Covid-19 a mis une fois de plus en évidence les vulnérabilités des pays émergents et en développement. Contrairement aux crises passées, où le soutien de la communauté internationale était décisif, l'environnement mondial est désormais moins constructif pour ces pays.

La pandémie a obligé les pays émergents et en développement à faire face simultanément à une crise sanitaire, économique et humanitaire. Le soutien financier multilatéral pour relancer et reconstruire les économies en développement a été au mieux fragmentaire, ce qui ne les mènera pas très loin.

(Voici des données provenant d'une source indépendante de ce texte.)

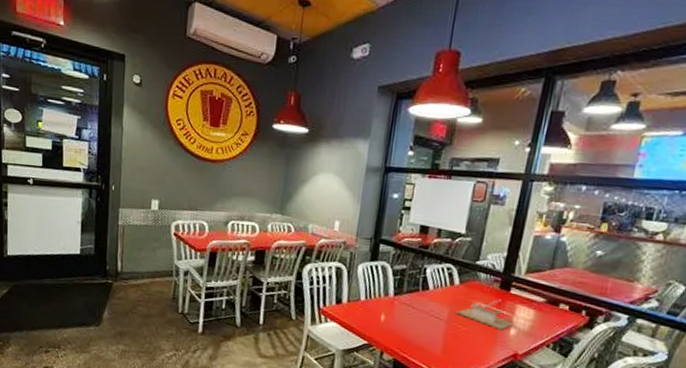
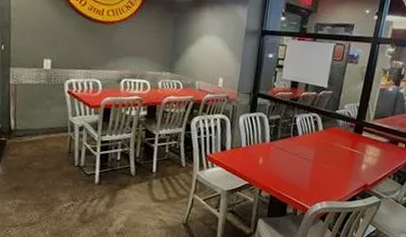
napkin holder: present [456,299,515,330] -> none [320,141,365,166]

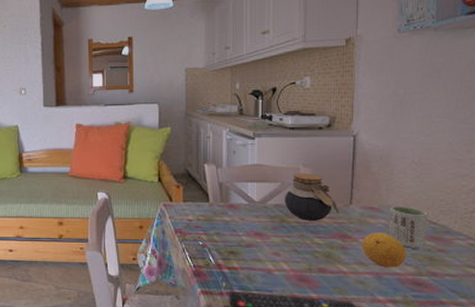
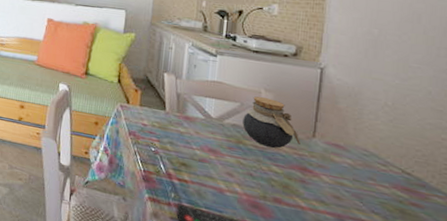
fruit: present [361,233,407,268] -> none [323,171,375,214]
cup: present [389,206,428,249] -> none [354,147,401,198]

Les réponses des gouvernements pour atténuer la pandémie dans les économies émergentes et en développement ont été variables, ce qui laisse penser que la reprise fluctuera selon les pays. L'Asie émergente, première région à souffrir des infections par le Covid-19, partage désormais les leçons tirées de l'aplatissement de la courbe de contagion. La Chine et la Corée du Sud sortent de leur isolement et reprennent leurs activités. Mais même si elles semblent avoir réussi à limiter l'impact de la pandémie, elles n'ont pas pu empêcher une forte contraction de leurs économies. D'autres gouvernements ont beaucoup moins bien réussi à contenir le virus.

Les économies émergentes et en développement ont connu une croissance plus rapide que les économies avancées pendant de nombreuses années. Mais cette forte croissance a été, dans certaines régions, alimentée par la croissance démographique, masquant la fragilité des structures économiques, les profondes inégalités et les relations déséquilibrées entre l'homme et la nature. Les vulnérabilités ont été la source de chocs politiques et économiques récurrents et elles sont également la raison pour laquelle la pandémie actuelle aura des répercussions socio-économiques graves et durables.

Les marchés des capitaux se rouvrent progressivement

Nombreux gouvernements des pays émergents et en développement ont mis en place des mesures de relance budgétaire importantes, bien que moins que les économies avancées. Au départ, les gouvernements ont redéfini les priorités en matière de dépenses, puis le soutien des institutions multilatérales et des gouvernements étrangers a suivi. Les banques centrales sont également venues à la rescousse.

Grâce à ces mesures de relance, l'activité économique reprend lentement et les marchés des capitaux rouvrent progressivement pour certains pays.

Le Mexique, le Chili et le Pérou ont déjà émis des obligations sur les marchés internationaux. Toutefois, pour des pays comme l'Argentine, l'Équateur, l'Afrique du Sud et la Turquie, il reste difficile de reconstituer des réserves étrangères et de renforcer les positions extérieures, et la pression s'accentue sur les budgets publics.

En attendant, les revers seront souvent permanents dans les pays à faible revenu, étant donné qu'il n'existe pas de filet de sécurité, ni de compensation pour les revenus perdus. En raison du verrouillage mondial, les économies dépendantes de transferts de fonds connaîtront probablement une baisse temporaire, mais importante de la consommation privée. Les initiatives assurant la continuité du soutien financier, par exemple dans le domaine de l'inclusion financière des ménages à faible revenu, peuvent accroître l'accès aux réserves en cette période difficile.

Probabilité d'une première augmentation de la pauvreté mondiale

Le risque existe que Covid-19 fasse dérailler les objectifs de développement durable. La pandémie risque de provoquer la première augmentation de la pauvreté mondiale depuis 1998, pendant que les économies tombent en récession. La perte de revenus, les perturbations dans les chaînes alimentaires et la hausse des prix des denrées alimentaires pourraient pousser 130 millions de personnes supplémentaires au bord de la famine d'ici fin 2020. La perturbation des systèmes de santé due au Covid-19 menace de réduire à néant des décennies de progrès dans la réduction de la mortalité maternelle et infantile et des menaces les plus urgentes pour la santé, et la liste ne s’arrête pas là. La rapidité avec laquelle les pays pourront se remettre sur la bonne voie dépendra des mesures prises par les gouvernements, de la relance du soutien financier et des approches de collaboration qui étaient en place avant la crise.

Les gouvernements ont été poussés à prendre l'initiative dans la lutte contre cette crise. L'impact du Covid-19 sera gérable dans les pays où le gouvernement est davantage sensibilisé et où la confiance lui est accordée pour élaborer des stratégies et des réformes en vue d'un redémarrage plus équilibré. Cela constituera une base positive pour une transformation plus profonde. Dans de nombreux autres pays, cependant, la crise est encore loin d'être terminée, ce qui rend plus difficile la proposition de toute réforme fondamentale.